| What you need to do |
a – Answer these questions using the article on childcare shortages:
(i) What proportion of local authorities have enough childcare for parents with children under two?
(ii) Who is the charity's chief executive?
(iii) Under the coalition plans, how many two-year-olds would staff be able to take charge of?
b – Write the next part of the article on childcare shortages, picking up after its final sentence.

| Provided text |

*** Begin section ***

More than two thirds of councils are failing to provide enough childcare for working parents, campaigners for families' rights have warned.

Only one in five local authorities have enough childcare for parents with children under two, and just one in three for school-age children, according to the Daycare Trust and Family and Parenting Institute.

And just one in seven have enough childcare for disabled children - a figure that has not improved in five years, it said.

The charity's chief executive, Anand Shukla, said the shortage is linked to the financial squeeze.

"Councils across England and Wales are failing families by presiding over a continuing shortage of high-quality, affordable childcare," he said.

"Local authorities have a legal duty to ensure a sufficient supply of childcare in their areas, but no doubt their failure to do so is linked to the tight financial squeeze they find themselves in, with ever more austere funding settlements.

"Only the Government can address this situation by investing more in providing support for parents."

Britain has some of the highest childcare costs in the world.

Figures published recently by the Department for Work and Pensions showed that a third of parents who want to work more cannot because they are unable to find affordable childcare.

David Cameron Visits Westminster's Children Society The Government is set to announce childcare reforms

As part of coalition efforts to cut childcare costs, staff are to be able to take charge of six two-year-olds rather than four, while the ratio for children under the age of one will go up from three to four

But the charity's Childcare Costs Survey 2013 suggests such plans will have little impact on childcare costs.

*** End section ***

[Items from a data source]
*** Begin section ***

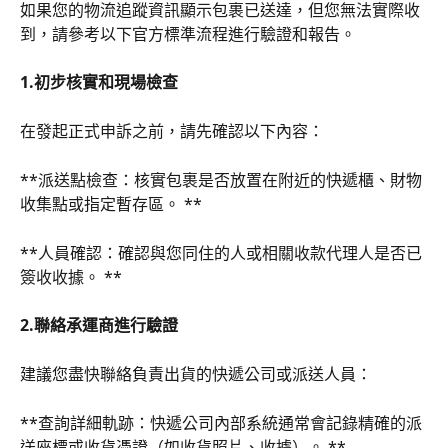
如果您的物流追蹤資訊顯示包裹已送達，但您無法實際收
到，請參考以下官方標準流程進行驗證和報告。
1.初步核實和現場檢查
在發起正式申訴之前，請先確認以下內容：
**派送點檢查：核實包裹是否放置在附近的快遞櫃、財物
收集點或指定暫存區。 **
**人員確認：確認與您同住的人或相關收款代理人是否已
簽收收據。 **
2.聯絡承運商進行驗證
建議您盡快聯絡負責出貨的快遞公司或派送人員：
**查詢詳細軌跡：快遞公司內部系統通常會記錄精確的派
送座標或收貨憑證（如收貨照片、收據）。 **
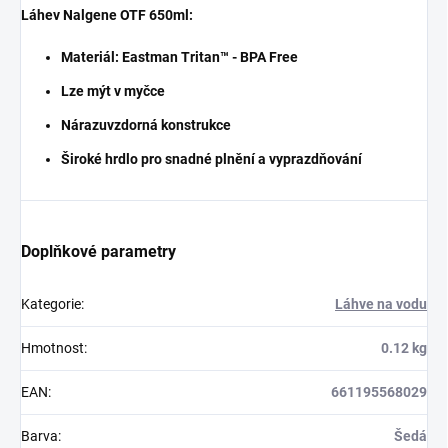
Láhev Nalgene OTF 650ml:
Materiál: Eastman Tritan™ - BPA Free
Lze mýt v myčce
Nárazuvzdorná konstrukce
Široké hrdlo pro snadné plnění a vyprazdňování
Doplňkové parametry
Kategorie
:
Láhve na vodu
Hmotnost
:
0.12 kg
EAN
:
661195568029
Barva
:
Šedá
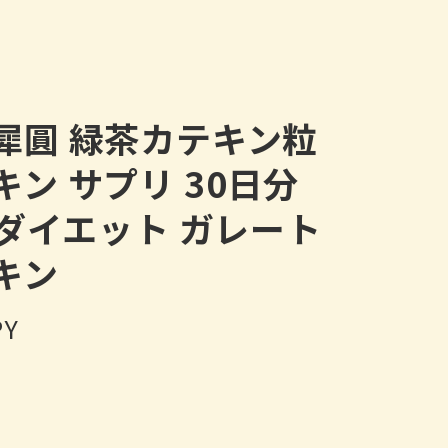
犀圓 緑茶カテキン粒
キン サプリ 30日分
 ダイエット ガレート
キン
PY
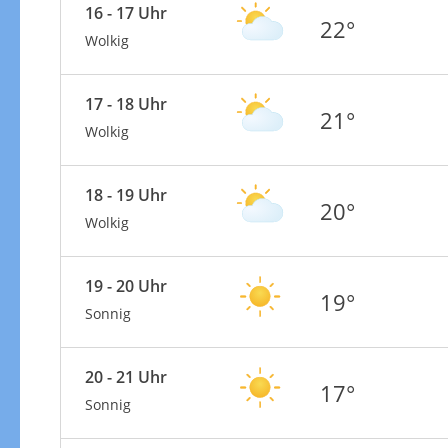
16 - 17 Uhr
22°
Wolkig
17 - 18 Uhr
21°
Wolkig
18 - 19 Uhr
20°
Wolkig
19 - 20 Uhr
19°
Sonnig
20 - 21 Uhr
17°
Sonnig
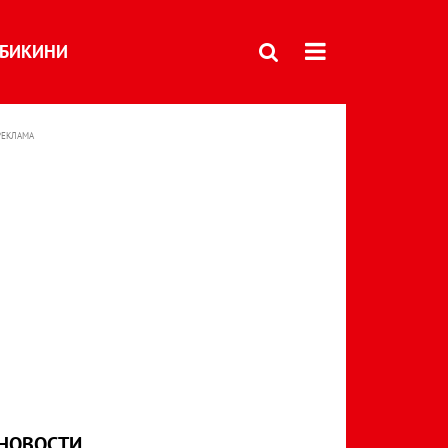
БИКИНИ
РЕКЛАМА
НОВОСТИ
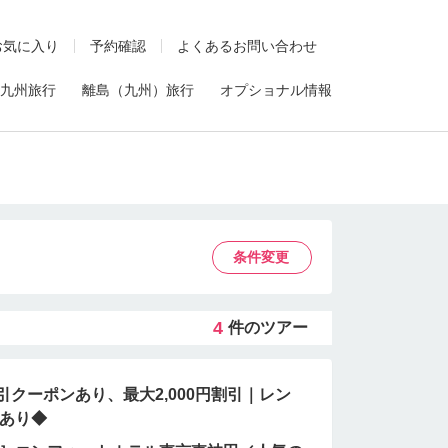
お気に入り
予約確認
よくあるお問い合わせ
九州旅行
離島（九州）旅行
オプショナル情報
条件変更
4
件のツアー
引クーポンあり、最大2,000円割引｜レン
もあり◆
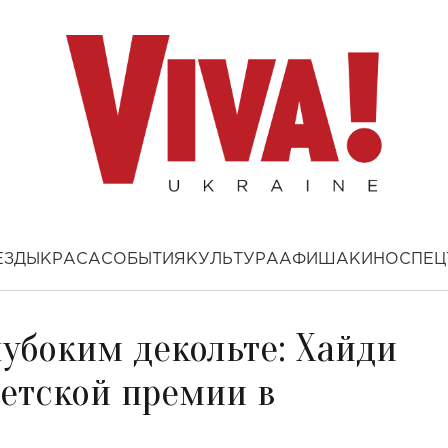
ЕЗДЫ
КРАСА
СОБЫТИЯ
КУЛЬТУРА
АФИША
КИНО
СПЕЦ
лубоким декольте: Хайди
детской премии в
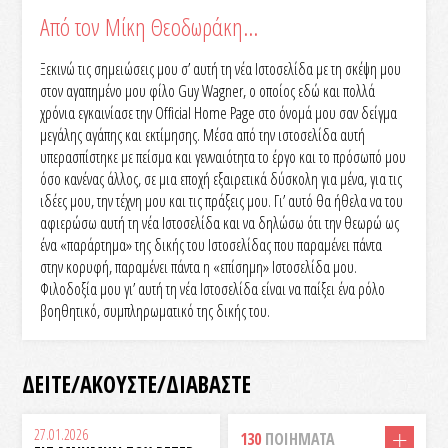
Από τον Μίκη Θεοδωράκη…
Ξεκινώ τις σημειώσεις μου σ’ αυτή τη νέα Ιστοσελίδα με τη σκέψη μου
στον αγαπημένο μου φίλο Guy Wagner, ο οποίος εδώ και πολλά
χρόνια εγκαινίασε την Official Home Page στο όνομά μου σαν δείγμα
μεγάλης αγάπης και εκτίμησης. Μέσα από την ιστοσελίδα αυτή
υπερασπίστηκε με πείσμα και γενναιότητα το έργο και το πρόσωπό μου
όσο κανένας άλλος, σε μια εποχή εξαιρετικά δύσκολη για μένα, για τις
ιδέες μου, την τέχνη μου και τις πράξεις μου. Γι’ αυτό θα ήθελα να του
αφιερώσω αυτή τη νέα Ιστοσελίδα και να δηλώσω ότι την θεωρώ ως
ένα «παράρτημα» της δικής του Ιστοσελίδας που παραμένει πάντα
στην κορυφή, παραμένει πάντα η «επίσημη» Ιστοσελίδα μου.
Φιλοδοξία μου γι’ αυτή τη νέα Ιστοσελίδα είναι να παίξει ένα ρόλο
βοηθητικό, συμπληρωματικό της δικής του.
rolex super clone
ΔΕΙΤΕ/ΑΚΟΥΣΤΕ/ΔΙΑΒΑΣΤΕ
27.01.2026
130
ΠΟΙΗΜΑΤΑ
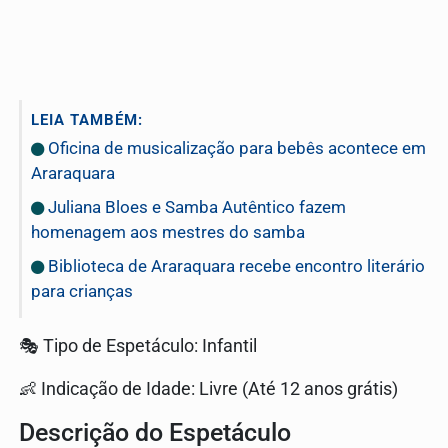
LEIA TAMBÉM:
Oficina de musicalização para bebês acontece em
Araraquara
Juliana Bloes e Samba Autêntico fazem
homenagem aos mestres do samba
Biblioteca de Araraquara recebe encontro literário
para crianças
🎭 Tipo de Espetáculo: Infantil
👶 Indicação de Idade: Livre (Até 12 anos grátis)
Descrição do Espetáculo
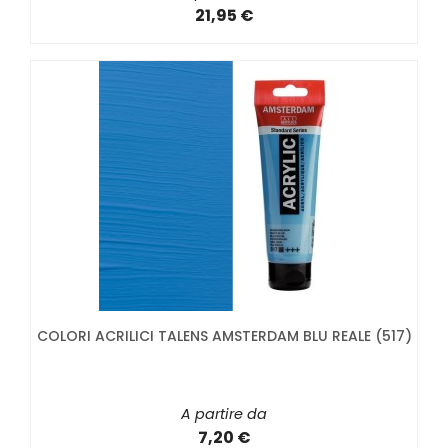
21,95 €
COLORI ACRILICI TALENS AMSTERDAM BLU REALE (517)
A partire da
7,20 €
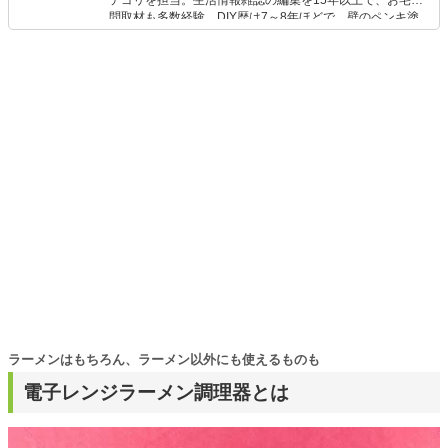
テゴリを担当。生活情報雑誌の編集を15年以上で、お宅訪
問取材も多数経験。DIY歴は7～8年ほどで、壁のペンキ塗
りや壁紙チェンジなどもチャレンジ済み。初心者でもモノ
選びがしやすい記事をお届けします！
ラーメンはもちろん、ラーメン以外にも使えるものも
電子レンジラーメン調理器とは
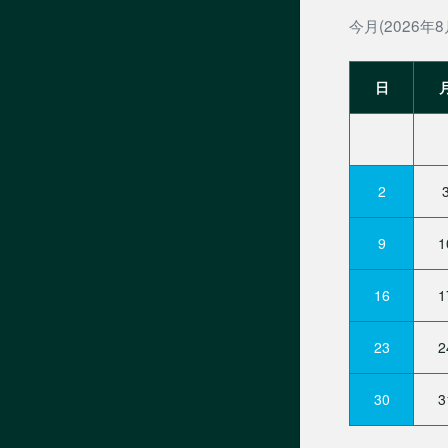
今月(2026年8
日
2
9
1
16
1
23
2
30
3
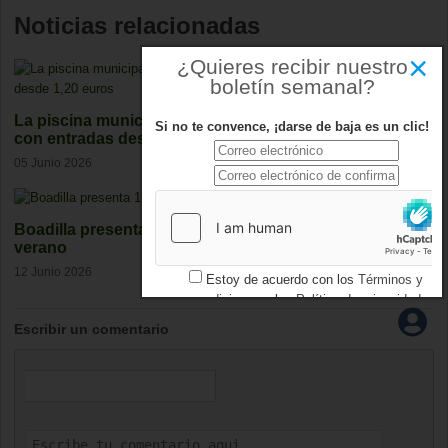
Noticias relacionadas
×
¿Quieres recibir nuestro
boletín semanal?
La piscina municipal de Boadilla abre este verano
Si no te convence, ¡darse de baja es un clic!
con entradas desde 1,20 euros
05 Junio 2026
Boadilla presenta 150 actividades para su plan de
verano
12 Junio 2026
Estoy de acuerdo con los
Términos y
condiciones
y los
Política de privacidad
Escribir un comentario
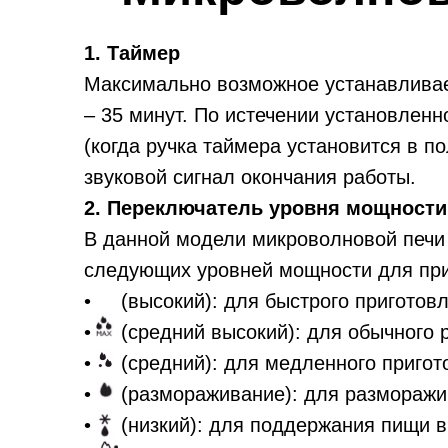
1. Таймер
Максимально возможное устанавлива
– 35 минут. По истечении установлен
(когда ручка таймера установится в п
звуковой сигнал окончания работы.
2. Переключатель уровня мощности
В данной модели микроволновой печи 
следующих уровней мощности для при
• (высокий): для быстрого приготов
• (средний высокий): для обычного 
• (средний): для медленного пригот
• (размораживание): для разморажи
• (низкий): для поддержания пищи в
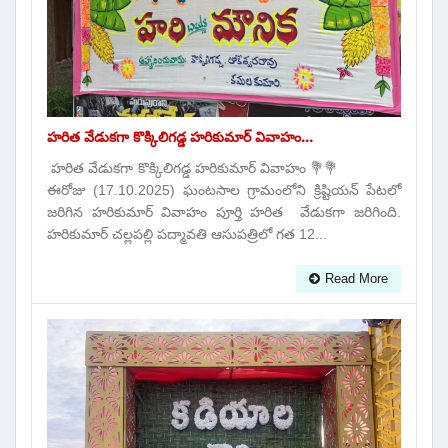
హరిత వేడుకగా కొక్కిలిగడ్డ హరికుమార్ వివాహం...
హరిత వేడుకగా కొక్కిలిగడ్డ హరికుమార్ వివాహం 💐💐
ఈరోజు (17.10.2025) ఘంటసాల గ్రామంలోని క్రిష్టియన్ పేటలో
జరిగిన హరికుమార్ వివాహం పూర్తి హరిత వేడుకగా జరిగింది.
హరికుమార్ చల్లపల్లి పద్మావతి ఆసుపత్రిలో గత 12...
Read More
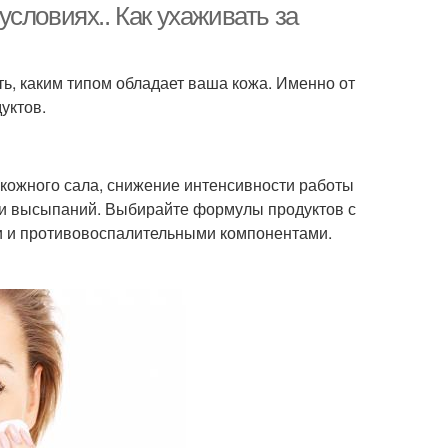
словиях.. Как ухаживать за
ь, каким типом обладает ваша кожа. Именно от
уктов.
кожного сала, снижение интенсивности работы
 и высыпаний. Выбирайте формулы продуктов с
и и противовоспалительными компонентами.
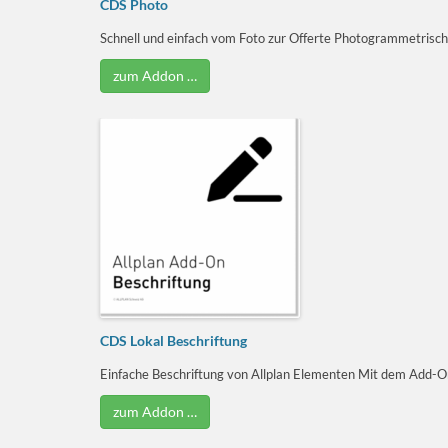
CDS Photo
Schnell und einfach vom Foto zur Offerte Photogrammetrische 
zum Addon …
CDS Lokal Beschriftung
Einfache Beschriftung von Allplan Elementen Mit dem Add-On
zum Addon …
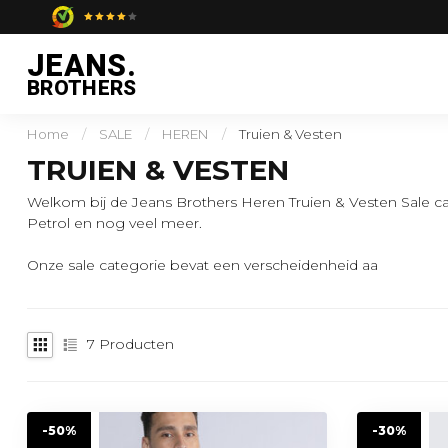
JEANS.
BROTHERS
Home
/
SALE
/
HEREN
/
Truien & Vesten
TRUIEN & VESTEN
Welkom bij de Jeans Brothers Heren Truien & Vesten Sale cat
Petrol en nog veel meer.
Onze sale categorie bevat een verscheidenheid aa
7
Producten
-50%
-30%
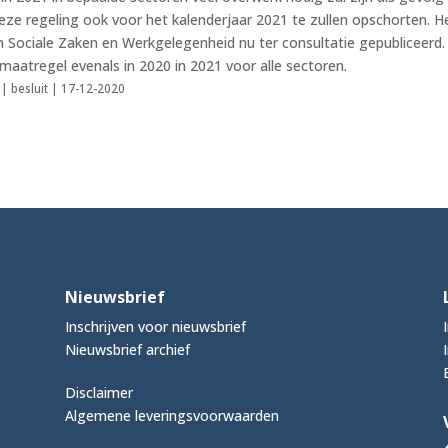
eze regeling ook voor het kalenderjaar 2021 te zullen opschorten. H
n Sociale Zaken en Werkgelegenheid nu ter consultatie gepubliceerd.
 maatregel evenals in 2020 in 2021 voor alle sectoren.
| besluit | 17-12-2020
Nieuwsbrief
Inschrijven voor nieuwsbrief
Nieuwsbrief archief
Disclaimer
Algemene leveringsvoorwaarden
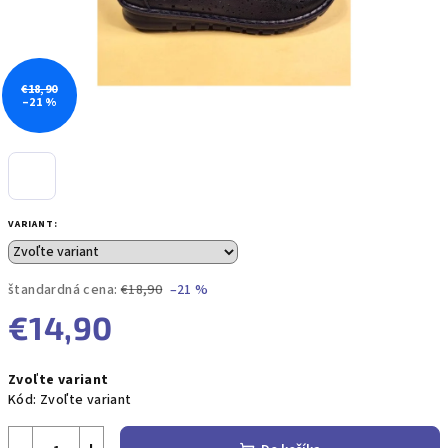
€18,90
–21 %
VARIANT:
štandardná cena:
€18,90
–21 %
€14,90
Jednotková
Zvoľte variant
cena:
Kód:
Zvoľte variant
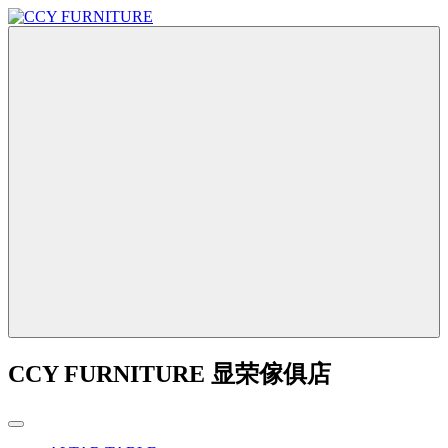
CCY FURNITURE 显荣傢俱店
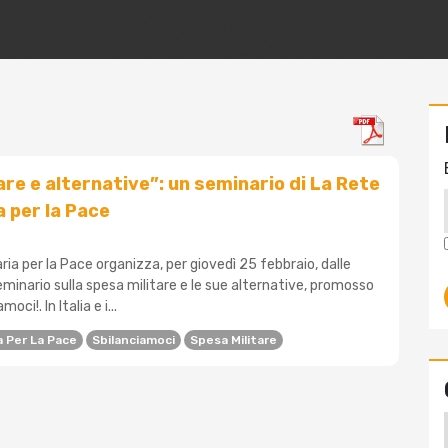
are e alternative”: un seminario di La Rete
a per la Pace
ria per la Pace organizza, per giovedì 25 febbraio, dalle
seminario sulla spesa militare e le sue alternative, promosso
ci!. In Italia e i...
a Per La Pace
Sbilanciamoci
Spesa Militare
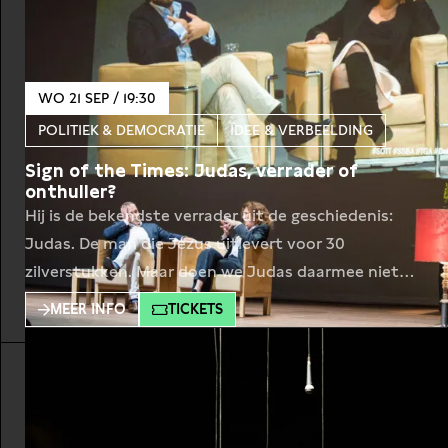
WO 21 SEP / 19:30
POLITIEK & DEMOCRATIE
IDEE & VERBEELDING
Sign of the Times: Judas, verrader of
onthuller?
Hij is de bekendste verrader uit de geschiedenis:
Judas. De man die Jezus uitlevert voor 30
zilverstukken. Maar doen we Judas daarmee niet
tekort? Journalist Arjan Visser duikt met schrijver
MEER INFO
TICKETS
Connie Palmen en voormalig Denker des Vaderlands
Hans Achterhuis aan de hand van scenes uit de ITA-
voorstelling Judas van Robert Icke in de actualiteit
van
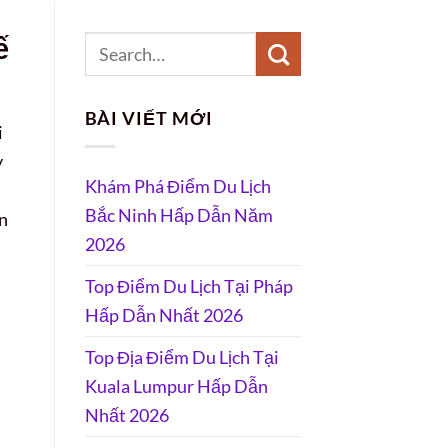
ế
BÀI VIẾT MỚI
i
y
Khám Phá Điểm Du Lịch
Bắc Ninh Hấp Dẫn Năm
ạn
2026
Top Điểm Du Lịch Tại Pháp
Hấp Dẫn Nhất 2026
Top Địa Điểm Du Lịch Tại
Kuala Lumpur Hấp Dẫn
Nhất 2026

*** End section ***

| Answers in order |
a –
(i) One in five
(ii) Anand Shukla
(iii) Six, rather than four

b –
Mr Shukla said: "Staffing costs are only part of a complicated picture, so allowing adults to look after more children at once is not only a risky idea, but an ineffective one too.

"With private and non-profit childcare providers exposed to the full force of a harsh business economy, we doubt whether parents will ever see any of the money saved by cutting nursery staff."

Ministers have still not finalised a much-heralded, wider shake-up of childcare funding and tax breaks.

The Government will make an announcement soon, a spokesman said.

"We are reforming the childcare system so that providers have more flexibility when they have highly qualified staff and childminders are better supported," he said.

"Ratio changes, which are not compulsory, will allow providers to have the flexibility to increase pay for better qualified workers.

"High quality providers will be able to expand and more childminders will enter the market - this will mean parents have more affordable childcare."

The charity's study will be published on Wednesday.